#### [What you need to do]
Reproduce, character for character, everything in the privacy law update from "This causes significant" down to "the same time.".

#### [Passage for review]
Australian Law Reform Commission’s Privacy Report – Health Update
The Australian Law Reform Commission’s recently launched report on the Privacy Act 1988 (Cth), For Your Information: Australian Privacy Law and Practice (ALRC 108), highlights the heavy privacy obligations on health services providers who operate in the current privacy law framework. The report identifies future challenges for the industry with the movement towards electronic health information systems and makes various recommendations for reform of the privacy laws in order to provide a more practically workable model for the health industry.
The Current Regulatory Framework - Health Information & the Privacy (Health Information) Regulations
The ALRC notes that its general recommendation for greater national consistency in the handling of personal information is particularly compelling in the area of health information, where in jurisdictions such as NSW, Victoria and the ACT, various pieces of overlapping and inconsistent health privacy legislation apply to private sector health providers.
For example, private sector health providers in New South Wales are regulated by both the Health Privacy Principles (HPPs) in the New South Wales Health Records and Information Privacy Act, as well as theNational Privacy Principles (NPPs) contained in the Privacy Act. These privacy principles are not identical, and in certain respects, impose different standards.
This causes significant difficulties in the health industry where individuals regularly move between public and private sector health service providers, public and private sector providers operate side by side, and health information may be subject to two different sets of privacy principles at the same time.
The ALRC makes the following key recommendations in response to these issues:
- An intergovernmental agreement should be developed between the Australian Government and the States and Territories in relation to the handling of personal information. This agreement should establish a cooperative scheme and States and Territories would be required to enact legislation adopting model Unified Privacy Principles[1] which consolidate the IPPs and NPPs.

#### [Listed records]
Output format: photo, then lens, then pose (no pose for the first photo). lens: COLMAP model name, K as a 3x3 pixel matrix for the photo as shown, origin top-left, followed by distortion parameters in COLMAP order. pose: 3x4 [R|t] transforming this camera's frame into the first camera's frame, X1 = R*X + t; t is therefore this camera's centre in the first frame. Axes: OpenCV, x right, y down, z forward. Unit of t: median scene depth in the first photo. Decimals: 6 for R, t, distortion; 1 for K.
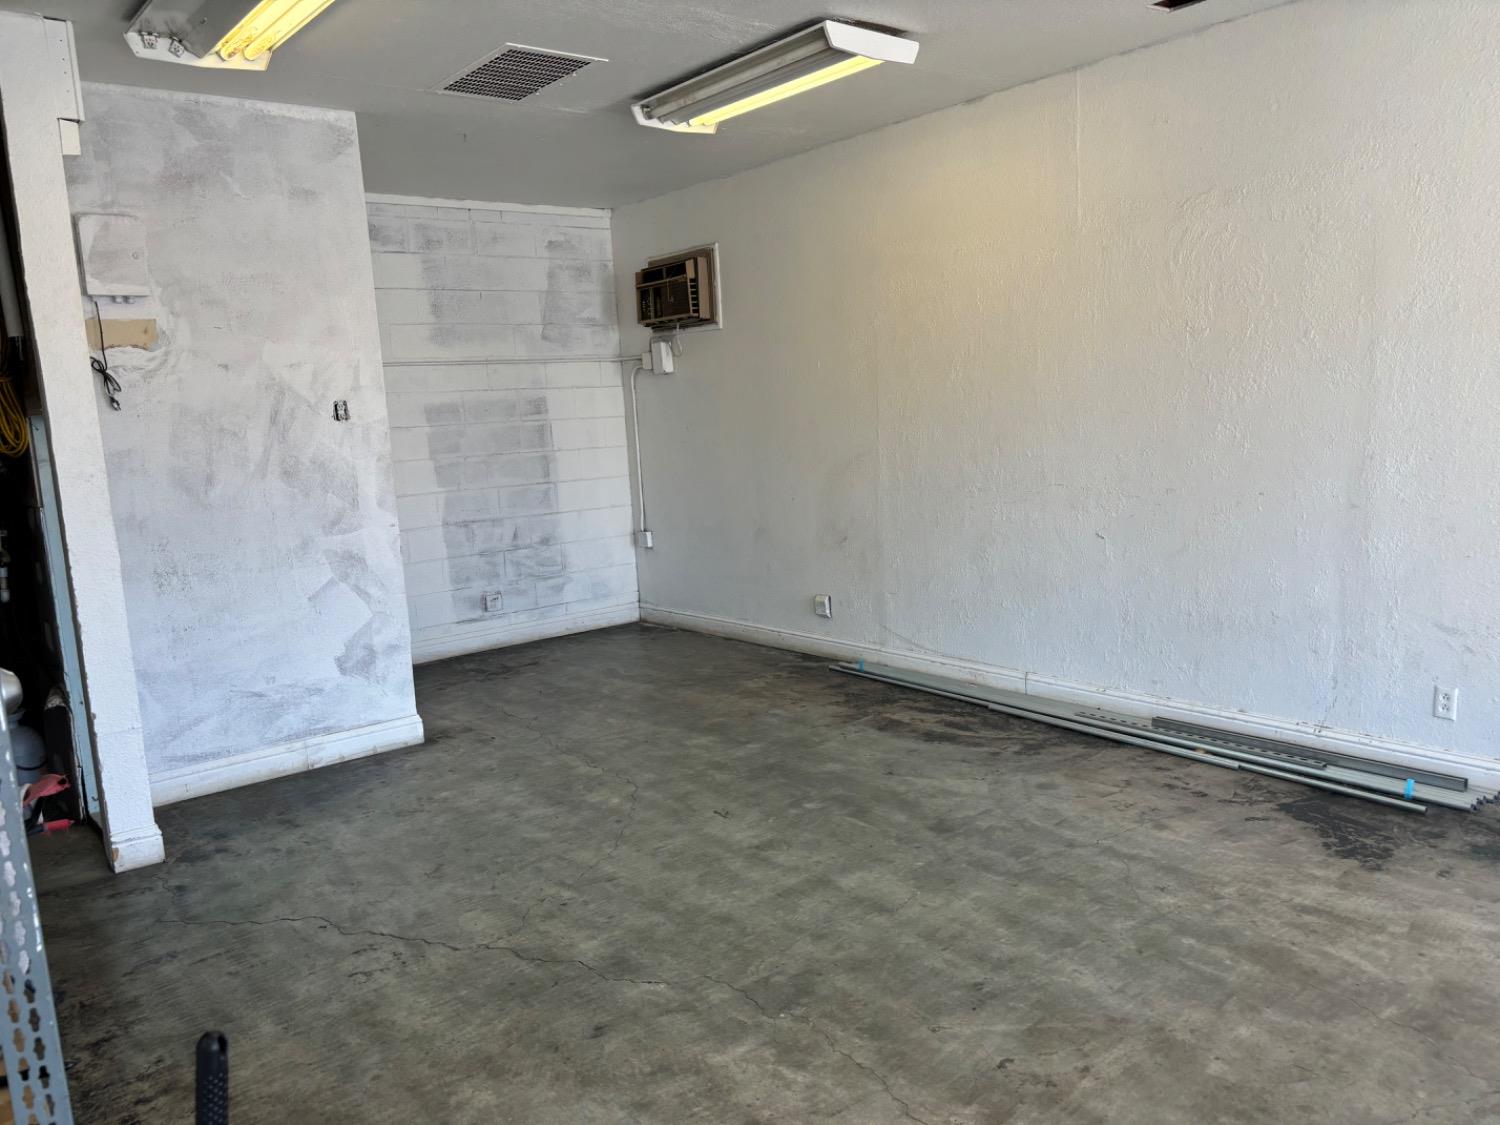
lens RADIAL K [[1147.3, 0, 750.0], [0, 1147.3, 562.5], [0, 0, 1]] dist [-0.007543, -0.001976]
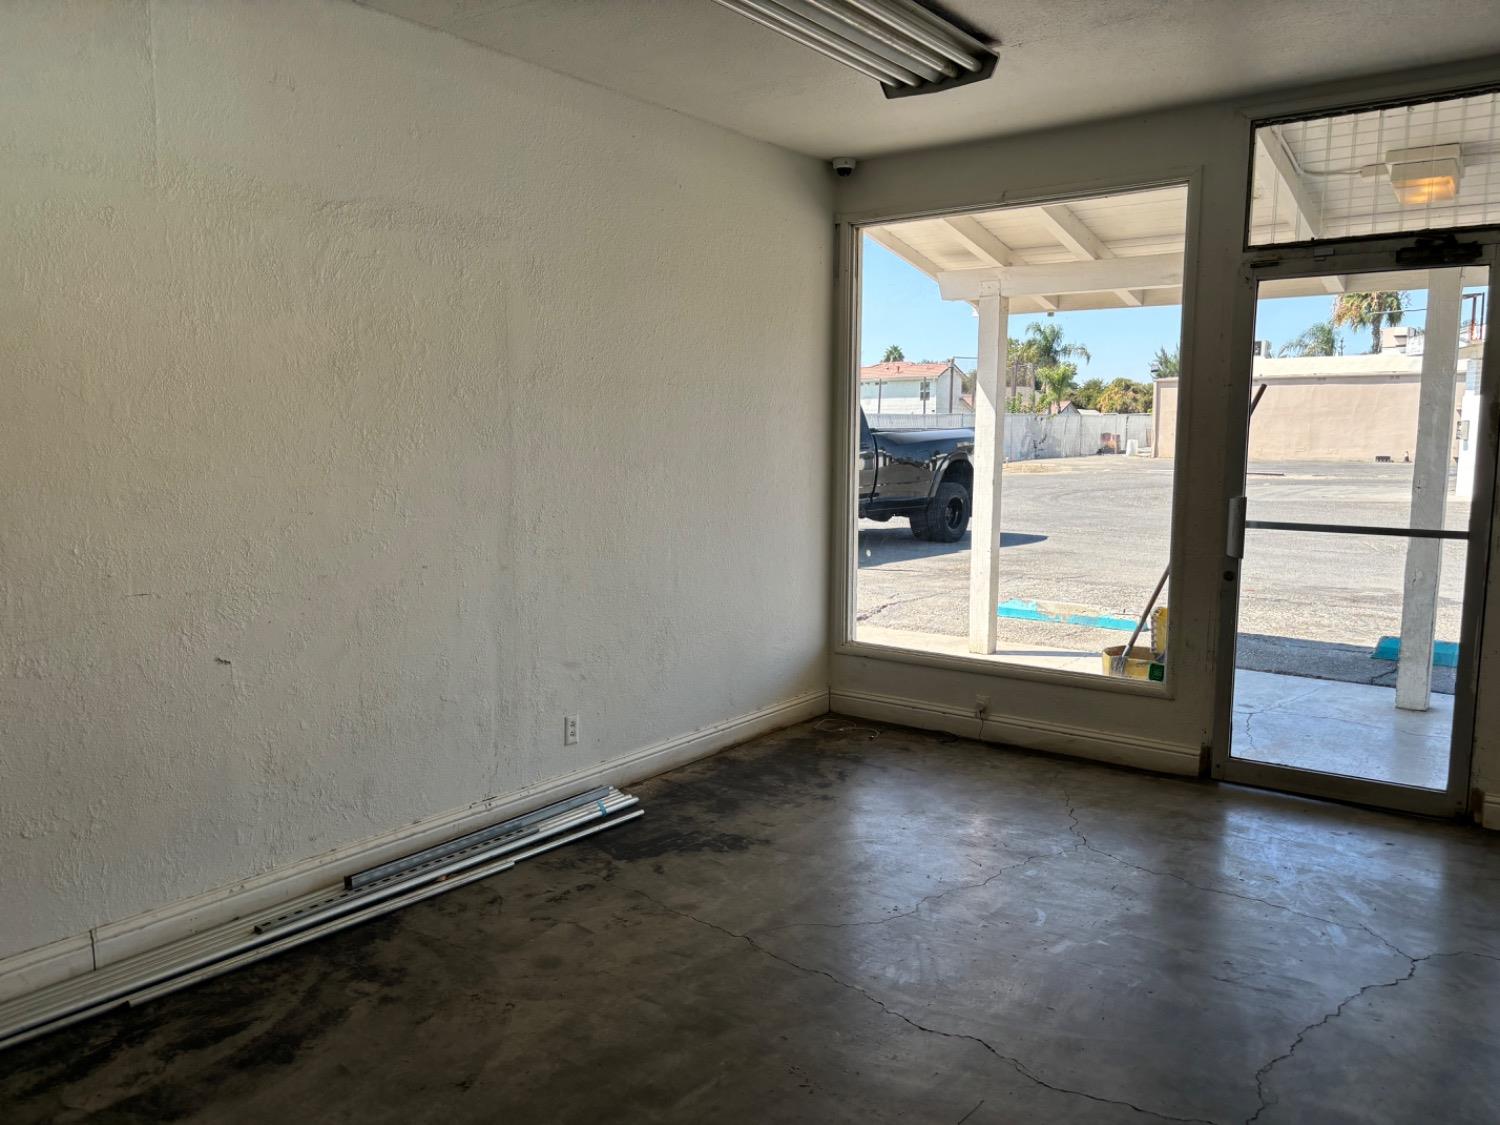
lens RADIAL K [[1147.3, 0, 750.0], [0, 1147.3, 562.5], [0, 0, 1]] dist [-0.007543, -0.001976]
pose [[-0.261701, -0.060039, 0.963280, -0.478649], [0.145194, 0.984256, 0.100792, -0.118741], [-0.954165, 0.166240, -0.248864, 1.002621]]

...

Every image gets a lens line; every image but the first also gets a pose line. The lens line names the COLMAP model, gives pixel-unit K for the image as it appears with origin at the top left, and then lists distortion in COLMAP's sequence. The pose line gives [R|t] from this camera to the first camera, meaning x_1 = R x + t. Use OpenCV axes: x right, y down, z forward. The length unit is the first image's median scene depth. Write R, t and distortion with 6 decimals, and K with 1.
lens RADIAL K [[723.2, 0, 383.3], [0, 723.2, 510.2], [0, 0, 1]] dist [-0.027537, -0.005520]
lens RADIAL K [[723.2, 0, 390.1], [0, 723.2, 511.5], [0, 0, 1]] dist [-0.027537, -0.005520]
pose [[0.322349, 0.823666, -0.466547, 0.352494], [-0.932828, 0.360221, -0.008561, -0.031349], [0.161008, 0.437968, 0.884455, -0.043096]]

#### [Expected answer]
This causes significant difficulties in the health industry where individuals regularly move between public and private sector health service providers, public and private sector providers operate side by side, and health information may be subject to two different sets of privacy principles at the same time.